On Tuesday, the Republican administration announced the expansion of the list of countries whose citizens are prohibited from entering the United States to Burkina Faso, Mali, Niger, South Sudan, and Syria. The administration also imposed complete travel restrictions on people holding travel documents issued by the Palestinian Authority.

An additional 15 countries are also being added to the list of countries facing partial restrictions: Angola, Antigua and Barbuda, Benin, Côte d’Ivoire, Dominica, Gabon, Gambia, Malawi, Mauritania, Nigeria, Senegal, Tanzania, Tonga, Zambia and Zimbabwe.

The Trump administration said in announcing the expanded travel ban that many of the countries from which it imposed travel restrictions had “widespread corruption and fraudulent or unreliable civil documents and criminal records” that made it difficult to vet their citizens for travel to the United States.
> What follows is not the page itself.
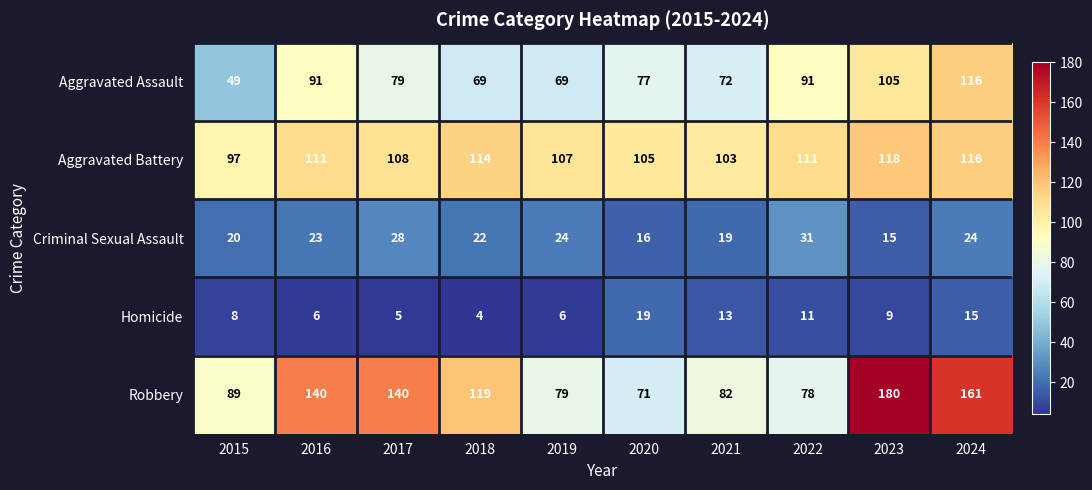

At which category does the chart reach its minimum across all series?

2018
She also said some countries had high rates of people overstaying their visas, refused to take back their citizens whom the United States wanted to deport or had a “general lack of stability and government control,” which made auditing difficult.

“The restrictions and restrictions imposed by the declaration are necessary to deny entry to foreign nationals about whom the United States lacks sufficient information to assess the risks they pose, garner cooperation from foreign governments, enforce our immigration laws, and advance other important foreign policy, national security, and counterterrorism objectives,” the White House announcement announcing the changes said.

The Afghan man accused of shooting Two soldiers from the National Guard Near the White House pleaded not guilty to murder and assault charges.